To: Augustus Gloop who wrote (99326)3/23/2005 2:19:43 PM
From: Grainne  Read Replies (1) | Respond to of 108807
 
The only families that are really functional where both parents work fulltime are families where both parents are extremely motivated and are giving up substantial chunks of their own free time to make it that way. They are also extremely well organized. I can remember scheduling family birthday parties at restaurants where we all ate breakfast and opened gifts, because that was the only time of day we would all be together. I can remember getting up very early (and becoming sleep deprived) because that time in the morning was the only time I could pay bills or make lunches or throw dinner in the Crock Pot. I remember sitting at the dining room table reading and helping my child with her homework for hours every night when I really wanted to be vegetating, watching television, because I was tired myself after working all day. There were constant problems to solve--what holiday camp to choose, who would take care of our child during frequent teacher in-service days, whose turn it was to leave work early when our child was sick, what summer program we could enroll her in. It is a very tiny minority of families, I can tell, who make it work. And I was always stressed out. I had high standards--we didn't eat junky fast food every night, and unlike most children who become latchkey children somewhere between eight and ten years old, our daughter was in an after-school program until she was fourteen. But the families who do this well are extraordinary.

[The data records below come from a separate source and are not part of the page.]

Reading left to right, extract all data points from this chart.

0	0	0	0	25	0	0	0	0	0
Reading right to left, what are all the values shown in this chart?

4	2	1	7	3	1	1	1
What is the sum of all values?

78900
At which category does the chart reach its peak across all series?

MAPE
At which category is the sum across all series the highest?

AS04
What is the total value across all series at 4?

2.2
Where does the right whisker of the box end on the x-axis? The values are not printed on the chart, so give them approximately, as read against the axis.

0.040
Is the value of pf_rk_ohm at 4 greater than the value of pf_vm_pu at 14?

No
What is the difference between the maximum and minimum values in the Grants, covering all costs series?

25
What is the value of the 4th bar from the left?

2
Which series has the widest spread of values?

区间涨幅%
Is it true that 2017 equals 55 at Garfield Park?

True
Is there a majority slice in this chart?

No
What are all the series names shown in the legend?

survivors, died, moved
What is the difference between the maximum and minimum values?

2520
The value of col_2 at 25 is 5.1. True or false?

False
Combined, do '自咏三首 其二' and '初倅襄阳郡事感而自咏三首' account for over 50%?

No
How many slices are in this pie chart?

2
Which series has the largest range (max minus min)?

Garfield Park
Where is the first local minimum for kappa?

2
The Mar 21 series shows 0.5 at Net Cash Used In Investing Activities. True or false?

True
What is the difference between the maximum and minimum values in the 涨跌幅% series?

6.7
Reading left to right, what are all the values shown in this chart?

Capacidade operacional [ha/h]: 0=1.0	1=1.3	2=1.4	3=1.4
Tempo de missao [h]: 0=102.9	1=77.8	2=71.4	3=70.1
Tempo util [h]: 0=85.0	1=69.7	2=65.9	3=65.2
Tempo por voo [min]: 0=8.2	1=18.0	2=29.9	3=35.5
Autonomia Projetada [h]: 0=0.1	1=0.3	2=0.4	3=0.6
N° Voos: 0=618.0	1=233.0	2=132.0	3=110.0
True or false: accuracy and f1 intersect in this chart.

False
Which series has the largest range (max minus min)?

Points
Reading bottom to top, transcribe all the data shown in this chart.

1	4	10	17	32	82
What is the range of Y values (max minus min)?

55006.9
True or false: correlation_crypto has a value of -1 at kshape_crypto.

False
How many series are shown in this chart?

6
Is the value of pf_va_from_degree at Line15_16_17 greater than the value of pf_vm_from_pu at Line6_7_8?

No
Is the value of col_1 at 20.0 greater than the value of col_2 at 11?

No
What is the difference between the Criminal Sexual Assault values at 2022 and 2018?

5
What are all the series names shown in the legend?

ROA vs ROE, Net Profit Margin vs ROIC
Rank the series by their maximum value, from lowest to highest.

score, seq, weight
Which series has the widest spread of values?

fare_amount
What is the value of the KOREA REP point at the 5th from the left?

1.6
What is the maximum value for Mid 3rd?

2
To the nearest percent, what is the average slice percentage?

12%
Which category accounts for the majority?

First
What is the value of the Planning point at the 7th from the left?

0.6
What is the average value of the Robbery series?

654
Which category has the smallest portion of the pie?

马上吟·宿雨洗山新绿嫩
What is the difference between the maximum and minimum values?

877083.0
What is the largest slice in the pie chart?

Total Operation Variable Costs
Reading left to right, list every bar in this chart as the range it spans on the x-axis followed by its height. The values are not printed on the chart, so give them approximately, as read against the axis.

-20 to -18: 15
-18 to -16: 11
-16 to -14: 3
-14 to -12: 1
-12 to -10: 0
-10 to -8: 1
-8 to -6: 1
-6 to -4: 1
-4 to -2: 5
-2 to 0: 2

I do think moving to year-round school, with four two-week breaks, would help a lot with the stress. And better quality after-school programs. Studies show that Head Start really changes the outcome for disadvantaged children. When you start talking about cleansing the gene pool, as logical as it sounds, you are on the slippery slope towards Nazi thinking, and I don't think it's going to happen anytime soon. A start would be required courses in parenting for all women who are pregnant and their partners, and something Europe has always done--visits by public health nurses in early infancy, to make sure the parents are able to care for a child. And required courses for parents given at the children's schools to make sure they know how to support their children and work with teachers. If you've been to university and know how to navigate the educational system this all seems elementary, but it is not to all parents, and the society has a vested interest in teaching them.